*** Opening of EXTRACTED RECORDS ***

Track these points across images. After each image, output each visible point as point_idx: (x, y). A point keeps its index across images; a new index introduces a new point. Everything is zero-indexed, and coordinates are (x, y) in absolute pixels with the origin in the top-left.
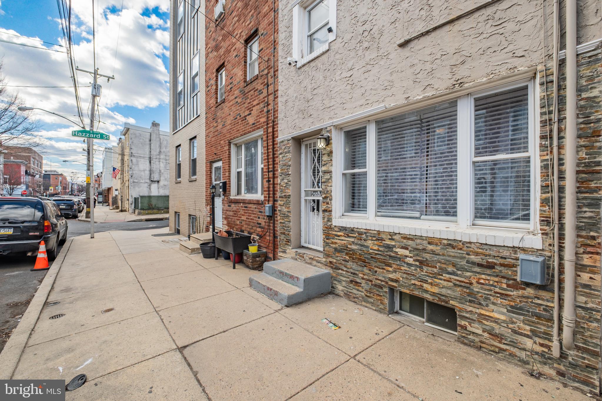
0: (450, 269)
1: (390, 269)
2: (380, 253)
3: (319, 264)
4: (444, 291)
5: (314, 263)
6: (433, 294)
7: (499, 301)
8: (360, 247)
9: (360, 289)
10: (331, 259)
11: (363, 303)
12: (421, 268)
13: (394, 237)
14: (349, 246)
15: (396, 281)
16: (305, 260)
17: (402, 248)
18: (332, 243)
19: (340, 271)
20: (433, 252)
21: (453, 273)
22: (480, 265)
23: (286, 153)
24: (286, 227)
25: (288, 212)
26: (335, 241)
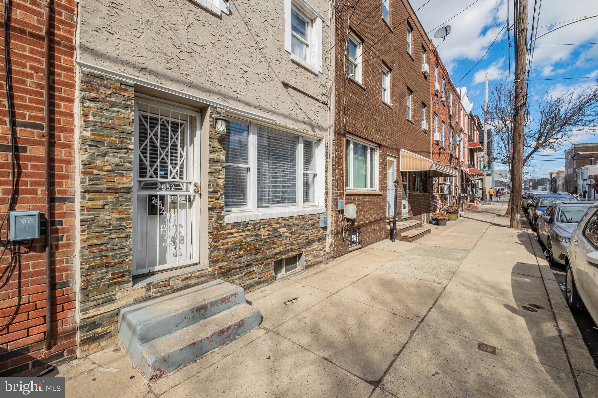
1: (276, 246)
2: (270, 236)
3: (202, 279)
4: (300, 246)
8: (254, 238)
10: (220, 264)
12: (292, 237)
13: (279, 221)
14: (244, 241)
16: (175, 289)
17: (283, 227)
18: (223, 245)
20: (297, 225)
22: (311, 226)
23: (114, 105)
24: (112, 250)
25: (118, 219)
26: (227, 240)
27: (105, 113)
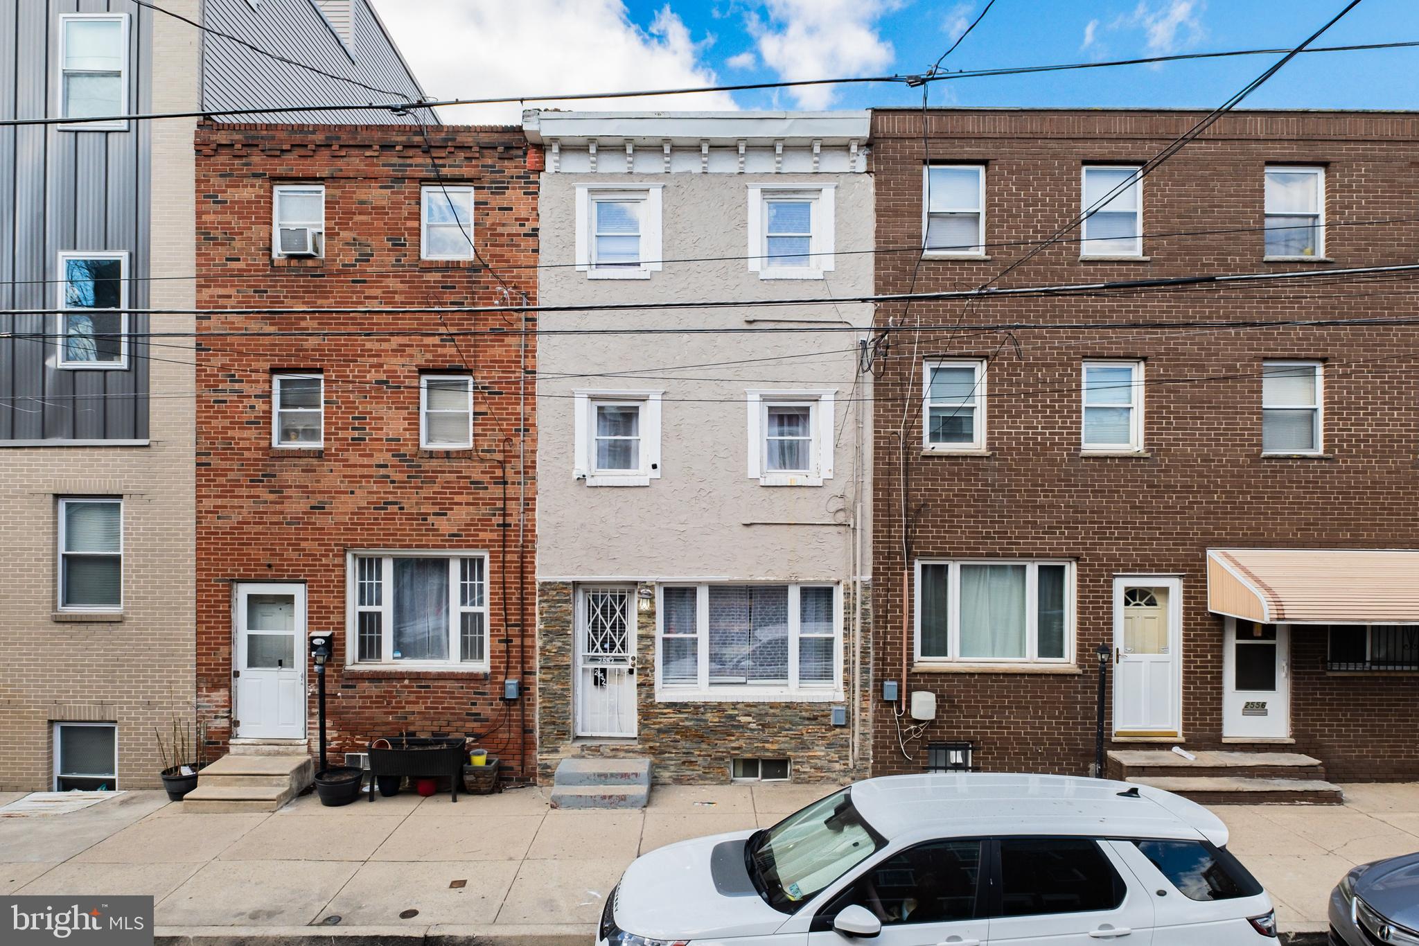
0: (787, 726)
1: (733, 738)
3: (631, 754)
4: (782, 746)
5: (622, 754)
6: (774, 751)
7: (821, 742)
8: (696, 723)
9: (697, 768)
10: (652, 744)
11: (701, 782)
12: (763, 731)
13: (738, 706)
14: (681, 723)
15: (739, 748)
16: (602, 754)
17: (746, 715)
18: (654, 723)
19: (667, 755)
20: (774, 715)
21: (790, 729)
22: (809, 719)
23: (559, 601)
24: (557, 712)
25: (562, 689)
26: (659, 720)
27: (553, 610)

*** Close of EXTRACTED RECORDS ***

**WHAT YOU HAVE TO DO:**
Each line above from the one with "18: (332, 243)" up to and including the one with "25: (288, 212)" must be set down exactly, and no line outside that span may appear.

**RESULT OF THIS TASK:**
18: (332, 243)
19: (340, 271)
20: (433, 252)
21: (453, 273)
22: (480, 265)
23: (286, 153)
24: (286, 227)
25: (288, 212)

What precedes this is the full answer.